Pakistan'dan sınır dışı edilen 3 Türk öğrenci, Atatürk Havalimanı'nda terör örgütü El Kaide bağlantıları oldukları iddiasıyla gözaltına alındı. 

Sanıkların avukatı, *" müvekillerimi CIA sorguluyor"* iddiasında bulundu.

Gençlerin ve aynı zamanda El Kaide terör örgütünün üst düzey yöneticisi olduğu iddia edilen Sakka'nın avukatı Osman Karahan, havalimanında açıklama yapmak isteyince polis engeline takıldı.

Pakistan'da okuyan ve 7 aydan beri kendilerinden haber alınmayan M.ü., M.U., N.K. sabah saatlerinde Pakistan'dan sınırdışı edilerek Türkiye'ye gönderildi. 

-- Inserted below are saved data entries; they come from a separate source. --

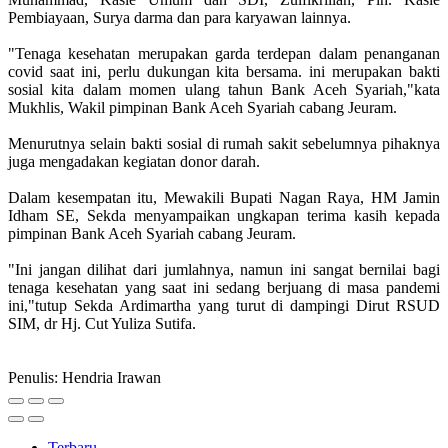
Pembiayaan, Surya darma dan para karyawan lainnya.
"Tenaga kesehatan merupakan garda terdepan dalam penanganan
covid saat ini, perlu dukungan kita bersama. ini merupakan bakti
sosial kita dalam momen ulang tahun Bank Aceh Syariah,"kata
Mukhlis, Wakil pimpinan Bank Aceh Syariah cabang Jeuram.
Menurutnya selain bakti sosial di rumah sakit sebelumnya pihaknya
juga mengadakan kegiatan donor darah.
Dalam kesempatan itu, Mewakili Bupati Nagan Raya, HM Jamin
Idham SE, Sekda menyampaikan ungkapan terima kasih kepada
pimpinan Bank Aceh Syariah cabang Jeuram.
"Ini jangan dilihat dari jumlahnya, namun ini sangat bernilai bagi
tenaga kesehatan yang saat ini sedang berjuang di masa pandemi
ini,"tutup Sekda Ardimartha yang turut di dampingi Dirut RSUD
SIM, dr Hj. Cut Yuliza Sutifa.
Penulis: Hendria Irawan
Terbaru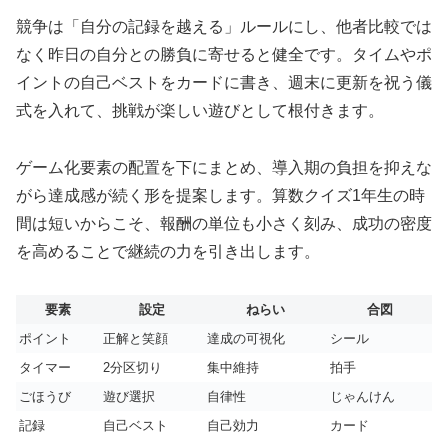
競争は「自分の記録を越える」ルールにし、他者比較では
なく昨日の自分との勝負に寄せると健全です。タイムやポ
イントの自己ベストをカードに書き、週末に更新を祝う儀
式を入れて、挑戦が楽しい遊びとして根付きます。
ゲーム化要素の配置を下にまとめ、導入期の負担を抑えな
がら達成感が続く形を提案します。算数クイズ1年生の時
間は短いからこそ、報酬の単位も小さく刻み、成功の密度
を高めることで継続の力を引き出します。
要素
設定
ねらい
合図
ポイント
正解と笑顔
達成の可視化
シール
タイマー
2分区切り
集中維持
拍手
ごほうび
遊び選択
自律性
じゃんけん
記録
自己ベスト
自己効力
カード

Pakistan Havayolları'na ait bir uçakla İstanbul Atatürk Havalimanı'na gelen 3 öğrenci, terör örgütü El Kaide ile bağlantıları oldukları iddiasıyla gözaltına alındı. 

3 genç havalimanında sorgulandıkları sırada ailelerini arayarak gözaltına alındıklarını bildirdi.

Bir müddet sonra terör örgütü El Kaide davasının tutuklu sanığı Louai Sakka'nın avukatı Osman Karahan, Pakistan'dan sınırdışı edilen öğrencileri savunmak üzere havalimanına geldi. 

Atatürk Havalimanı Dışhatlar gelişte basın açıklaması yapmak isteyen Karahan'a polis ekipleri izin vermedi. Bu sırada kısa süreli bir gerginlik yaşandı.

Avukat Osman Karahan, müvekilleriyle görüştürlmediğini belirterek,

*" Savcının bile bu sorgudan haberi yok. Müvekillerim şuanda gizli bir sorguda. Muhtemelen CIA sorguluyor"* 

dedi.

----------